→ DESCRIPTION OF THE TASK:
Return only the lines of the listing below that run from the line with "4: (815, 513)" through the line with "12: (888, 537)", both ends included, exactly as written.
<<<<
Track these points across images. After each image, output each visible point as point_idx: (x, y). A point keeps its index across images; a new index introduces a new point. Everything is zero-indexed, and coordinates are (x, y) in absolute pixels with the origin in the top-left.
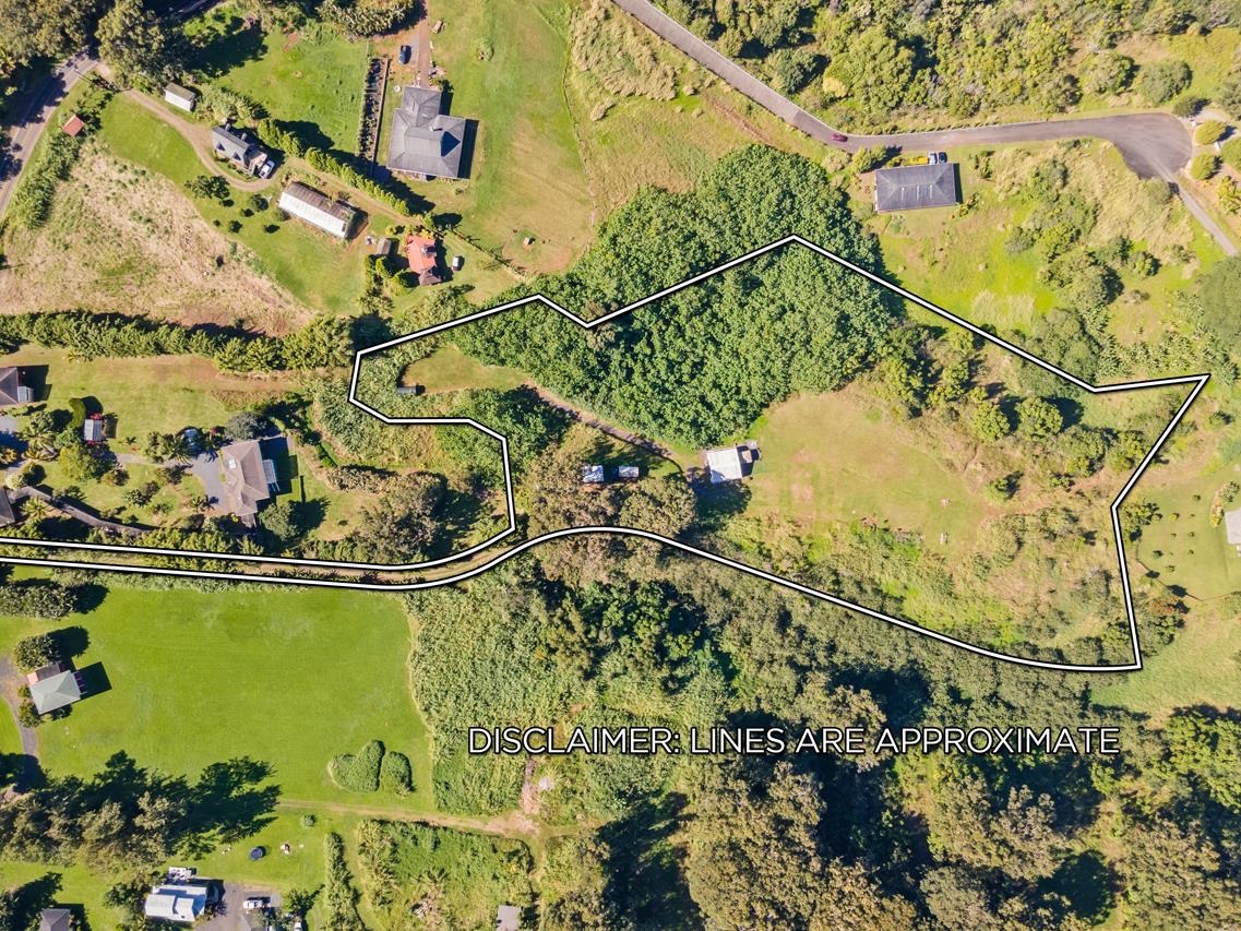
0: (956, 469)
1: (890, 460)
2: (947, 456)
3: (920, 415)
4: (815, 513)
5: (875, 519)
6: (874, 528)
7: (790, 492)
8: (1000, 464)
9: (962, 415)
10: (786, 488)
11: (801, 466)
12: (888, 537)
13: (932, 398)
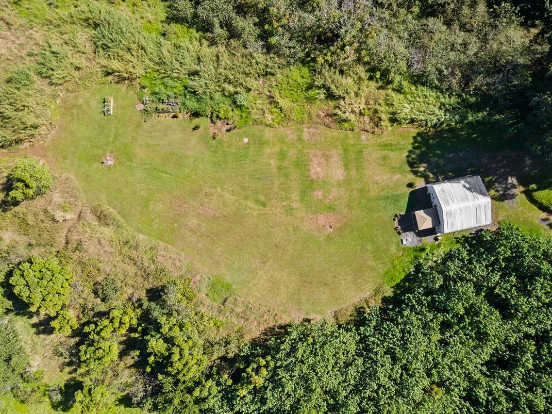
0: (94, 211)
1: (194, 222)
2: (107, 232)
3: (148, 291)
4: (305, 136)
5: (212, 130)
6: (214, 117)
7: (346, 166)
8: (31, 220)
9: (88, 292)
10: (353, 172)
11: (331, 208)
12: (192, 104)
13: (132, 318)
>>>>
→ SOLUTION BELOW:
4: (815, 513)
5: (875, 519)
6: (874, 528)
7: (790, 492)
8: (1000, 464)
9: (962, 415)
10: (786, 488)
11: (801, 466)
12: (888, 537)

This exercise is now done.